[[ MATERIAL SUPPLIED open ]]

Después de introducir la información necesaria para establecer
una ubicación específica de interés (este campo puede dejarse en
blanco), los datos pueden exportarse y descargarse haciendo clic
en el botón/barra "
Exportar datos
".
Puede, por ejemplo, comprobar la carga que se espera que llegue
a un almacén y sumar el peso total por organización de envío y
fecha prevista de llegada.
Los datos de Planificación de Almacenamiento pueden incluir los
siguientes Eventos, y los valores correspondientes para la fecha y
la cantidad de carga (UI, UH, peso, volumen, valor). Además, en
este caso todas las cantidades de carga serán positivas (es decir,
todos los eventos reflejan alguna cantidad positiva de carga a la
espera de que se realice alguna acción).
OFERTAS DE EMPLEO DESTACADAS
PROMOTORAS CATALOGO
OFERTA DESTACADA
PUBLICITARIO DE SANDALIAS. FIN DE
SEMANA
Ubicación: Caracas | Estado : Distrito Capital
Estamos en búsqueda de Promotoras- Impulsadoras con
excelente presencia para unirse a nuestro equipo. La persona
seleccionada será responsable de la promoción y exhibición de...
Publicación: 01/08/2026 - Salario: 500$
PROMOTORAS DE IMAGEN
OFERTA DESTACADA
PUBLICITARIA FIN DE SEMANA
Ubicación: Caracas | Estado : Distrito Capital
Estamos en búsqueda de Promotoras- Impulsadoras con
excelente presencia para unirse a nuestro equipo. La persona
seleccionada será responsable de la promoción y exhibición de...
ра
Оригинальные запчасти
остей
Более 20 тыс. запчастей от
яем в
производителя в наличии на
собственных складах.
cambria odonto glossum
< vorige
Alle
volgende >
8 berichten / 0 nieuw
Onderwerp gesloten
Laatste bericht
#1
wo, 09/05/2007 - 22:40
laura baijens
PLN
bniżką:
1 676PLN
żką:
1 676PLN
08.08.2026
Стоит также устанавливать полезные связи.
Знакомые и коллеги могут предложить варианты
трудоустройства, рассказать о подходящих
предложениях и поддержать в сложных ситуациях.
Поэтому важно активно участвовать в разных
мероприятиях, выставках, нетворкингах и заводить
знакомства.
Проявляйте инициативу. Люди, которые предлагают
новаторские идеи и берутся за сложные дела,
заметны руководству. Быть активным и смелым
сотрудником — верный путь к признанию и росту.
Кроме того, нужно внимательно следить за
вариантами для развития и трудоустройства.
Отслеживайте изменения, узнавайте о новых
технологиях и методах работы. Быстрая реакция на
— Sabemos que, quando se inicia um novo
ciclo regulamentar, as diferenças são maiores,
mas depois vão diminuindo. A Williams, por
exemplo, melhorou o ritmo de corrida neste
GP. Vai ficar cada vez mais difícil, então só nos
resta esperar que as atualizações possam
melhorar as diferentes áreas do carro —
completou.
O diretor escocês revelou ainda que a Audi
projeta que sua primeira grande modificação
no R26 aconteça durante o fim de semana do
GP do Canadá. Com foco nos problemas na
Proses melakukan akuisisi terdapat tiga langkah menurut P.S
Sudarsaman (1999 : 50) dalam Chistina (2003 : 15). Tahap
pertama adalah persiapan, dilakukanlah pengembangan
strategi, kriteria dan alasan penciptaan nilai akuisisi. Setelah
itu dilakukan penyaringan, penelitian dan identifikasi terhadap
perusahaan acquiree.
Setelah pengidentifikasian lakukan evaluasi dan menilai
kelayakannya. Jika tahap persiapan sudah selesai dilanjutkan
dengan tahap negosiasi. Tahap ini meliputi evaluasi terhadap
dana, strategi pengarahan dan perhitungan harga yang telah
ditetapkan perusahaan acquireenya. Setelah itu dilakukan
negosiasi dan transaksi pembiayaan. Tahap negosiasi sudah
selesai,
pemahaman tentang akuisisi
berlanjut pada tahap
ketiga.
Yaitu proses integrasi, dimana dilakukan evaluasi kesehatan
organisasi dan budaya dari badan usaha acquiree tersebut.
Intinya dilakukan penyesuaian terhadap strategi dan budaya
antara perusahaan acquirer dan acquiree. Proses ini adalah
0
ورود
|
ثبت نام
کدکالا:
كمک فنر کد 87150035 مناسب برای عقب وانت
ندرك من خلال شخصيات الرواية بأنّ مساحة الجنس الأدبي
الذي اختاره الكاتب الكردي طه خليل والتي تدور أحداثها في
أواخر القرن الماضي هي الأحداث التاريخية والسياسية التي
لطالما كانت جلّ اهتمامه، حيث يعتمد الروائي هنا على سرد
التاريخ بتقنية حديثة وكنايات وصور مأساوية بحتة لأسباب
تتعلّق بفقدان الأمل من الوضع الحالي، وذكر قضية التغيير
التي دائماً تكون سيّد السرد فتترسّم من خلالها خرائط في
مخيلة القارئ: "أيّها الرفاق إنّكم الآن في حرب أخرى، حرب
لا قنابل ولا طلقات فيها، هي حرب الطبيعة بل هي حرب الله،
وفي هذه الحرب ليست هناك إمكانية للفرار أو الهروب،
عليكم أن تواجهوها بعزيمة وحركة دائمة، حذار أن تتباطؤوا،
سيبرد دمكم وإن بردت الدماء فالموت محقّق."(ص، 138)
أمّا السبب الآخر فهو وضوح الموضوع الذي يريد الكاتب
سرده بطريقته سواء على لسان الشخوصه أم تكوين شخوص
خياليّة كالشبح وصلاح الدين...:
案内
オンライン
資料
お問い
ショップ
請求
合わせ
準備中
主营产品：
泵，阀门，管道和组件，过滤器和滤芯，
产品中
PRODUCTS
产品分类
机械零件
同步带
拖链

[[ MATERIAL SUPPLIED closed ]]

**TRY IT:** Reproduce every line of the listing above, character for character, with nothing changed or left out.

**RESPONSE:**
Después de introducir la información necesaria para establecer
una ubicación específica de interés (este campo puede dejarse en
blanco), los datos pueden exportarse y descargarse haciendo clic
en el botón/barra "
Exportar datos
".
Puede, por ejemplo, comprobar la carga que se espera que llegue
a un almacén y sumar el peso total por organización de envío y
fecha prevista de llegada.
Los datos de Planificación de Almacenamiento pueden incluir los
siguientes Eventos, y los valores correspondientes para la fecha y
la cantidad de carga (UI, UH, peso, volumen, valor). Además, en
este caso todas las cantidades de carga serán positivas (es decir,
todos los eventos reflejan alguna cantidad positiva de carga a la
espera de que se realice alguna acción).
OFERTAS DE EMPLEO DESTACADAS
PROMOTORAS CATALOGO
OFERTA DESTACADA
PUBLICITARIO DE SANDALIAS. FIN DE
SEMANA
Ubicación: Caracas | Estado : Distrito Capital
Estamos en búsqueda de Promotoras- Impulsadoras con
excelente presencia para unirse a nuestro equipo. La persona
seleccionada será responsable de la promoción y exhibición de...
Publicación: 01/08/2026 - Salario: 500$
PROMOTORAS DE IMAGEN
OFERTA DESTACADA
PUBLICITARIA FIN DE SEMANA
Ubicación: Caracas | Estado : Distrito Capital
Estamos en búsqueda de Promotoras- Impulsadoras con
excelente presencia para unirse a nuestro equipo. La persona
seleccionada será responsable de la promoción y exhibición de...
ра
Оригинальные запчасти
остей
Более 20 тыс. запчастей от
яем в
производителя в наличии на
собственных складах.
cambria odonto glossum
< vorige
Alle
volgende >
8 berichten / 0 nieuw
Onderwerp gesloten
Laatste bericht
#1
wo, 09/05/2007 - 22:40
laura baijens
PLN
bniżką:
1 676PLN
żką:
1 676PLN
08.08.2026
Стоит также устанавливать полезные связи.
Знакомые и коллеги могут предложить варианты
трудоустройства, рассказать о подходящих
предложениях и поддержать в сложных ситуациях.
Поэтому важно активно участвовать в разных
мероприятиях, выставках, нетворкингах и заводить
знакомства.
Проявляйте инициативу. Люди, которые предлагают
новаторские идеи и берутся за сложные дела,
заметны руководству. Быть активным и смелым
сотрудником — верный путь к признанию и росту.
Кроме того, нужно внимательно следить за
вариантами для развития и трудоустройства.
Отслеживайте изменения, узнавайте о новых
технологиях и методах работы. Быстрая реакция на
— Sabemos que, quando se inicia um novo
ciclo regulamentar, as diferenças são maiores,
mas depois vão diminuindo. A Williams, por
exemplo, melhorou o ritmo de corrida neste
GP. Vai ficar cada vez mais difícil, então só nos
resta esperar que as atualizações possam
melhorar as diferentes áreas do carro —
completou.
O diretor escocês revelou ainda que a Audi
projeta que sua primeira grande modificação
no R26 aconteça durante o fim de semana do
GP do Canadá. Com foco nos problemas na
Proses melakukan akuisisi terdapat tiga langkah menurut P.S
Sudarsaman (1999 : 50) dalam Chistina (2003 : 15). Tahap
pertama adalah persiapan, dilakukanlah pengembangan
strategi, kriteria dan alasan penciptaan nilai akuisisi. Setelah
itu dilakukan penyaringan, penelitian dan identifikasi terhadap
perusahaan acquiree.
Setelah pengidentifikasian lakukan evaluasi dan menilai
kelayakannya. Jika tahap persiapan sudah selesai dilanjutkan
dengan tahap negosiasi. Tahap ini meliputi evaluasi terhadap
dana, strategi pengarahan dan perhitungan harga yang telah
ditetapkan perusahaan acquireenya. Setelah itu dilakukan
negosiasi dan transaksi pembiayaan. Tahap negosiasi sudah
selesai,
pemahaman tentang akuisisi
berlanjut pada tahap
ketiga.
Yaitu proses integrasi, dimana dilakukan evaluasi kesehatan
organisasi dan budaya dari badan usaha acquiree tersebut.
Intinya dilakukan penyesuaian terhadap strategi dan budaya
antara perusahaan acquirer dan acquiree. Proses ini adalah
0
ورود
|
ثبت نام
کدکالا:
كمک فنر کد 87150035 مناسب برای عقب وانت
ندرك من خلال شخصيات الرواية بأنّ مساحة الجنس الأدبي
الذي اختاره الكاتب الكردي طه خليل والتي تدور أحداثها في
أواخر القرن الماضي هي الأحداث التاريخية والسياسية التي
لطالما كانت جلّ اهتمامه، حيث يعتمد الروائي هنا على سرد
التاريخ بتقنية حديثة وكنايات وصور مأساوية بحتة لأسباب
تتعلّق بفقدان الأمل من الوضع الحالي، وذكر قضية التغيير
التي دائماً تكون سيّد السرد فتترسّم من خلالها خرائط في
مخيلة القارئ: "أيّها الرفاق إنّكم الآن في حرب أخرى، حرب
لا قنابل ولا طلقات فيها، هي حرب الطبيعة بل هي حرب الله،
وفي هذه الحرب ليست هناك إمكانية للفرار أو الهروب،
عليكم أن تواجهوها بعزيمة وحركة دائمة، حذار أن تتباطؤوا،
سيبرد دمكم وإن بردت الدماء فالموت محقّق."(ص، 138)
أمّا السبب الآخر فهو وضوح الموضوع الذي يريد الكاتب
سرده بطريقته سواء على لسان الشخوصه أم تكوين شخوص
خياليّة كالشبح وصلاح الدين...:
案内
オンライン
資料
お問い
ショップ
請求
合わせ
準備中
主营产品：
泵，阀门，管道和组件，过滤器和滤芯，
产品中
PRODUCTS
产品分类
机械零件
同步带
拖链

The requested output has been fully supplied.